Image Generation

Image Generation

Composed from over 190 different assets across 12 separate layers, there are 18,332,600,000,000 (18.3 trillion) possible GOAT Tribe characters (not including background colour variance).

Every asset used in the GOAT Tribe NFTs is illustrated by hand and then randomly assembled by a custom Python algorithm.

Image Quality

In creating the GOAT Tribe we considered the permanence of the blockchain and therefore the potential for our collection to be seen by thousands of people over many years. We wanted to make something we could look back upon for those years to come and be proud of, meaning not only a high degree of quality and uniqueness to each image but a rewarding viewing experience. For us, NFTs aren't an object to be left sitting in a wallet, they're to be viewed, shared and enjoyed by many. We wanted to create something in which people could find new details with repeated views and references to 80s, 90s and 00s culture which may not be immediately apparent or understood.

One thing which the GOAT Tribe community is particularly proud of is the quality of our images. All images were drawn as vectors in Adobe Illustrator. A vector is an image produced without using pixels; they use equations, lines, and curves with fixed points on a grid whereas raster images are built from pixels. This means that a vector image can be increased in size without any pixelisation.

Of course, as our images needed to be in a readable format you will see some pixelisation at incredibly high resolutions, but the resultant quality of the image is far higher than that of a raster-based image.

The Algorithm

Starting with the background colour generation, Python's random function is used to generate three random integers, one each assigned to red, green & blue (RGB) to create a single colour combining the ascribed value of each. Each value is in the range 0 - 255, making 18,821,096 possibilities for this element alone (266^3). However, as the generation of this layer is completely random, no rarity weighting is ascribed to it.

The algorithm then proceeds to compile the layers of images, each grouped into a folder per layer to avoid clashes and group similar items (such as bodywear, headwear, etc.). Each image is an individual .png file in its own right on a completely transparent background, ensuring that preceding layers are visible in the finished piece.

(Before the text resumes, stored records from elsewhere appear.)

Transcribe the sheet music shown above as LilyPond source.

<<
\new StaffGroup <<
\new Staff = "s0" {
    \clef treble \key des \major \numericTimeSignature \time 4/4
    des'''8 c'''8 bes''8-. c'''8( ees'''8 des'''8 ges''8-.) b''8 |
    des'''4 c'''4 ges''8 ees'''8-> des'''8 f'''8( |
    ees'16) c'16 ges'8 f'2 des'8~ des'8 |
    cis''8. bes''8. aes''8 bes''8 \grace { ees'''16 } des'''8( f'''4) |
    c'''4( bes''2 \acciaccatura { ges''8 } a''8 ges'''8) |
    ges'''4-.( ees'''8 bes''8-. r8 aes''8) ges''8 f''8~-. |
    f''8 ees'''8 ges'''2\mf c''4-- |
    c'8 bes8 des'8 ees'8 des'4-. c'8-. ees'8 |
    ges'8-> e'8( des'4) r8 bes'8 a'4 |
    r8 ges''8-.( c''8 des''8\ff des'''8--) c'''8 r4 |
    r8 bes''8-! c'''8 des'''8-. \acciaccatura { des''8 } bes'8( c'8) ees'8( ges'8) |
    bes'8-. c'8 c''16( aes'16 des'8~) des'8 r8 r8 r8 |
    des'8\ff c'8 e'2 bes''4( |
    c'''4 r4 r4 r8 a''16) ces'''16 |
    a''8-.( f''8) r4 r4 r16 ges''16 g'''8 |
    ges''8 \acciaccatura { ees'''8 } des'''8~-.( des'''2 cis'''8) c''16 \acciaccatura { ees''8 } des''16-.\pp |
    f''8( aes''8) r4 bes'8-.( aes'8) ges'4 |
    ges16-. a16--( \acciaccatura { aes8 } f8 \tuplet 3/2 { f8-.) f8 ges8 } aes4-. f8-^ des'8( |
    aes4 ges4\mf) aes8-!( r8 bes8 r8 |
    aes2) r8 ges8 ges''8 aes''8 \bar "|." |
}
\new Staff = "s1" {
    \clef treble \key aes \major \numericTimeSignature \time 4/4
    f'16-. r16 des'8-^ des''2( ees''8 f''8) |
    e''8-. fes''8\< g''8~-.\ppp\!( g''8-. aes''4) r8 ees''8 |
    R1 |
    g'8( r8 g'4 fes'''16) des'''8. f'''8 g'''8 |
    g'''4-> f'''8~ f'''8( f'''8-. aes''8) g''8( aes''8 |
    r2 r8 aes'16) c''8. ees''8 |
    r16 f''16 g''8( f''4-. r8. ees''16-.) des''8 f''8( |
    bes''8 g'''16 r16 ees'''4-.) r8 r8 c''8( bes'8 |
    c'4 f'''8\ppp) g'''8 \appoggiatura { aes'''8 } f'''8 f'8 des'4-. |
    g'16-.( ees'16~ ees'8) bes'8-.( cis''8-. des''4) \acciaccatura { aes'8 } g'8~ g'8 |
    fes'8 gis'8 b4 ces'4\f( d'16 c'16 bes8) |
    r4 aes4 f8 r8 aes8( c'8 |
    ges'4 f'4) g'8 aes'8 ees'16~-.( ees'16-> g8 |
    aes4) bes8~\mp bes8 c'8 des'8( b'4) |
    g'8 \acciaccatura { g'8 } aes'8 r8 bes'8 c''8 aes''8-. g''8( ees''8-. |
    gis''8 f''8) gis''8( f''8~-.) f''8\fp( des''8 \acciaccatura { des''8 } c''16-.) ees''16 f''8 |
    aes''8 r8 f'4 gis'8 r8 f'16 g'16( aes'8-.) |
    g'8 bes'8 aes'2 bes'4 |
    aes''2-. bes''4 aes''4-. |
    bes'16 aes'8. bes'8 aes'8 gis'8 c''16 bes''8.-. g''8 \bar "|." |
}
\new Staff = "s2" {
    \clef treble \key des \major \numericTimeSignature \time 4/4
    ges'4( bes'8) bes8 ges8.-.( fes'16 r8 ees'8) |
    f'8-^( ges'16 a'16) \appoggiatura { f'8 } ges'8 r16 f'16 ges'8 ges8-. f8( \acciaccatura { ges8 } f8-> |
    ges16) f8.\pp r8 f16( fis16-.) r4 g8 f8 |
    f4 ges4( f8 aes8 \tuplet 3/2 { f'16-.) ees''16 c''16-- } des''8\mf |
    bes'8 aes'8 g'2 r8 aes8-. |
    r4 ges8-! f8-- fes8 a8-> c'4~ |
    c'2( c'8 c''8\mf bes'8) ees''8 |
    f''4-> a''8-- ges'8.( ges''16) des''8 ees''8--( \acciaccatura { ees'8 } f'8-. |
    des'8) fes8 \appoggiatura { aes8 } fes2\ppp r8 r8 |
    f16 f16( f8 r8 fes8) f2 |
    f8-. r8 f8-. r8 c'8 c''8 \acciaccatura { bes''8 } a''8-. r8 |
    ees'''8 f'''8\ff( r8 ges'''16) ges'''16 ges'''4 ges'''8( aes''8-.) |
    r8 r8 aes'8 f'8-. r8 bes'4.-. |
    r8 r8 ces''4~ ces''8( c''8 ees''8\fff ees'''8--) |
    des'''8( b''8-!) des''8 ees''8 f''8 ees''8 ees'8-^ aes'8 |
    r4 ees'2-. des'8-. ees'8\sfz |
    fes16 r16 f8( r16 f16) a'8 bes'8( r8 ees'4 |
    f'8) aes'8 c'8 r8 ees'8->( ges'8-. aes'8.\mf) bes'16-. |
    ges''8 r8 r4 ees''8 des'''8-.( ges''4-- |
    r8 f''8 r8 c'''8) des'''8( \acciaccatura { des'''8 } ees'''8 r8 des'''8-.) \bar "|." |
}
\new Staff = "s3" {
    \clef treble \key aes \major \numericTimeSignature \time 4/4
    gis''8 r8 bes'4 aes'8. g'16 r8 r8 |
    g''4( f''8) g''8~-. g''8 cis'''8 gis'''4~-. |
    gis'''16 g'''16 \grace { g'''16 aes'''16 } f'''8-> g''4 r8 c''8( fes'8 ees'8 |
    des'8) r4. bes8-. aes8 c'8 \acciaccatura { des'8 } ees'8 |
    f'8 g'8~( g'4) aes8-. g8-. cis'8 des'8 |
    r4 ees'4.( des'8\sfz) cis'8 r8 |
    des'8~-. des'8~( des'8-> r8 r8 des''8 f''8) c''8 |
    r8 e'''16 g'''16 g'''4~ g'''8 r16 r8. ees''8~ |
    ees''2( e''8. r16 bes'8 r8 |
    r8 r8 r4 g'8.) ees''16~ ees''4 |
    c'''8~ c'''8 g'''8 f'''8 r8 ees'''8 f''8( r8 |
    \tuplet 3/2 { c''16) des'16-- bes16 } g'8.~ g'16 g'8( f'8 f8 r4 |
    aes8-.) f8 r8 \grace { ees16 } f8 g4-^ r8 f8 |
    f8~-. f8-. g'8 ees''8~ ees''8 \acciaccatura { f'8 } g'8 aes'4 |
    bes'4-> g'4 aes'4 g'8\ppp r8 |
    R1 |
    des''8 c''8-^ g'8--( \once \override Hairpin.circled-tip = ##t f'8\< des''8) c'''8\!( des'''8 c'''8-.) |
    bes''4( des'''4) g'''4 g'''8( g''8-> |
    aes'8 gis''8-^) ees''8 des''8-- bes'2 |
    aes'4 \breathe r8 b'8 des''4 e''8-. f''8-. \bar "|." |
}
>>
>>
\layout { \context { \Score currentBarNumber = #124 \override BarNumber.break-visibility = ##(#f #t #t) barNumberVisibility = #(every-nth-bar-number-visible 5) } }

For the original collection, the layers were ordered as follows: breed; face art; neck art; body art; bodywear; eyes; eyewear; headwear; mouth and facial hair; ear piercings; and other piercings.

The selection of items from each layer by the algorithm is completely random. However, via the inclusion of duplicates of certain assets we are able to ensure that some items are more commonly selected than others.

The algorithm then opens an attributes.csv file (created at the point of creation of the first image) and writes the name of the asset being created, assigned incrementally (i.e. 'GOAT Tribe 00001' and so on), and the filename of each item selected, creating a record of each image and simplifying the metadata production process. Having all of this information present for all images in one spreadsheet also allows us to easily hard-code the percentage of each trait into the metadata.

The final stage in the process saves the compiled image as a single .png file with the assigned file name.